Afhankelijk van de vakdiscipline analyseert de leerling de opgave en/of de werktekening en bepaalt de afwerkingsvolgorde. De juiste keuze van de meetmethode en de meetinstrumenten in functie van de vooropgestelde graad van afwerking. De leerling zoekt de verschillende parameters op nodig bij de realisatie van de oefening, Bv.: de vooropening bij het lassen, de keuze van de laselektrode, de juiste stroomsterkte, de montagevoorschriften en afstelgegevens, de mengverhouding van verfspuitproducten, snijsnelheid, toerental … Het opmaken en bijhouden van een stukkenlijst (Bv.: sanitaire hulpstukken, vervangstukken bij herstellingen aan voertuigen, de hoeveelheid smeerolie, verfproducten) behoort eveneens bij de werkvoorbereiding. Met de opmaak en het bijhouden van een overzichtslijst van de kostprijs van de verbruikte hulpgoederen (Bv.: schuurpapier, bevestigingsmiddelen) krijgt de leerling een inzicht over de reële kostprijs van de oefening.
9
De aandacht voor veiligheid moet al bij de werkvoorbereiding duidelijk aan bod komen. Er dient nagedacht te worden over de keuze, de aanwending en het juiste gebruik van de persoonlijke en collectieve beschermingsmiddelen.

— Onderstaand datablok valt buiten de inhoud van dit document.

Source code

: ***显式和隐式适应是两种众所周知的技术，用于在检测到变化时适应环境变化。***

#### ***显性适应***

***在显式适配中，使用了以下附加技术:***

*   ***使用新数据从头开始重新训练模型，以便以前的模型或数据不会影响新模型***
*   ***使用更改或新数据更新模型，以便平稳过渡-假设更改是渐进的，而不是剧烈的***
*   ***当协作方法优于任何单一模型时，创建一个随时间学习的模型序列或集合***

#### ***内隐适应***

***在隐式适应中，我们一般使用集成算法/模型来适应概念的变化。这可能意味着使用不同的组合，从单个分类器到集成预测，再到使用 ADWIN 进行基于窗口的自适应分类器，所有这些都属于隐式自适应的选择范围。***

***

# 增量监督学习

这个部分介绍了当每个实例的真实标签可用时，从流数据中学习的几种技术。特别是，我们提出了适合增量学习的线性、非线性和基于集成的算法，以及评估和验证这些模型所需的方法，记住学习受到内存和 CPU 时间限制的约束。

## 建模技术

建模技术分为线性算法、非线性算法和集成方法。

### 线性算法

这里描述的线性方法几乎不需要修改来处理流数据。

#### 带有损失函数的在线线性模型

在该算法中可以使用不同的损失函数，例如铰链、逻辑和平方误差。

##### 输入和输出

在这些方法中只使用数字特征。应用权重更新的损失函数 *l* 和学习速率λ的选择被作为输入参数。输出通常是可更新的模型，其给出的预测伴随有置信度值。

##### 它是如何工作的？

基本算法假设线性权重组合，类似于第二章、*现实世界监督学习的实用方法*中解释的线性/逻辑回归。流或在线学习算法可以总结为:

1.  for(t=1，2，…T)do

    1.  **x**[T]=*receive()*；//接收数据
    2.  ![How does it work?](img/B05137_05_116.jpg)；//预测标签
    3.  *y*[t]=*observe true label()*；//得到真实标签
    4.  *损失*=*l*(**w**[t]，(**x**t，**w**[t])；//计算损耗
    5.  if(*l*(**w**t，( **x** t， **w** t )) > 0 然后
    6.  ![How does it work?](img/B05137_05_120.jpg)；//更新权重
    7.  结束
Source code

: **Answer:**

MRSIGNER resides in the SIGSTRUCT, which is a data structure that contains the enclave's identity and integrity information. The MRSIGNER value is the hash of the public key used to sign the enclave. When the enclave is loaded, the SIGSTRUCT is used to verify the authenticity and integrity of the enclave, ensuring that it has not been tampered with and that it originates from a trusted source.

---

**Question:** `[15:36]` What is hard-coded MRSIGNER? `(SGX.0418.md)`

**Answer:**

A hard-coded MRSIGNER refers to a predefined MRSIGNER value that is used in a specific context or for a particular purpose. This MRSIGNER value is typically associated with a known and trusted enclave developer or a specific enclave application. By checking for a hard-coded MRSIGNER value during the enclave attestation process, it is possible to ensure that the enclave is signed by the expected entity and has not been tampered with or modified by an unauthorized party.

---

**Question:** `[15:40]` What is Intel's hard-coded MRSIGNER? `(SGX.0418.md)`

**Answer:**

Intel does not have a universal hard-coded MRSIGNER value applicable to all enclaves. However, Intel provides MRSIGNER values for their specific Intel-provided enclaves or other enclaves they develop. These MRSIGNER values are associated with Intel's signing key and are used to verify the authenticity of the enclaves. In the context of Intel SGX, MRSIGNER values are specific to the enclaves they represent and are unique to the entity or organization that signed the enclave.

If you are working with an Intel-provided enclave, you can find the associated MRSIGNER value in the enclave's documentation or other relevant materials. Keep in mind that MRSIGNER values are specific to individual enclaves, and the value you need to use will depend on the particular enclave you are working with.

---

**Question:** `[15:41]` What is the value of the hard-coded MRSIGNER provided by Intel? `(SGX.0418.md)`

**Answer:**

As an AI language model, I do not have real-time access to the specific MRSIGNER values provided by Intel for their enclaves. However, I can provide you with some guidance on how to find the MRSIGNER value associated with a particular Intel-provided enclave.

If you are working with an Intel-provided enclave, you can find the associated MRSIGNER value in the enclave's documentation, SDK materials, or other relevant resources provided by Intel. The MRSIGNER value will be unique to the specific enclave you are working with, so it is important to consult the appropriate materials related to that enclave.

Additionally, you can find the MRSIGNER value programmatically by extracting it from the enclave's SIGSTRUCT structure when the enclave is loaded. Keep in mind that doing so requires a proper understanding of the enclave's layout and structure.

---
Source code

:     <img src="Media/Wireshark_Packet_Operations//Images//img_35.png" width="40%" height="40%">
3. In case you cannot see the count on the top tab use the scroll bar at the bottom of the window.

Milieuzorg is een nieuw maatschappelijk economisch gegeven en mag dus zeker niet ontbreken in de opleiding. Bij de werkvoorbereiding denken we na over hoe we op een milieuvriendelijke wijze het werkstuk afwerken en hoe we de geproduceerde afvalstoffen op een ecologische verantwoorde wijze (laten) verwijderen.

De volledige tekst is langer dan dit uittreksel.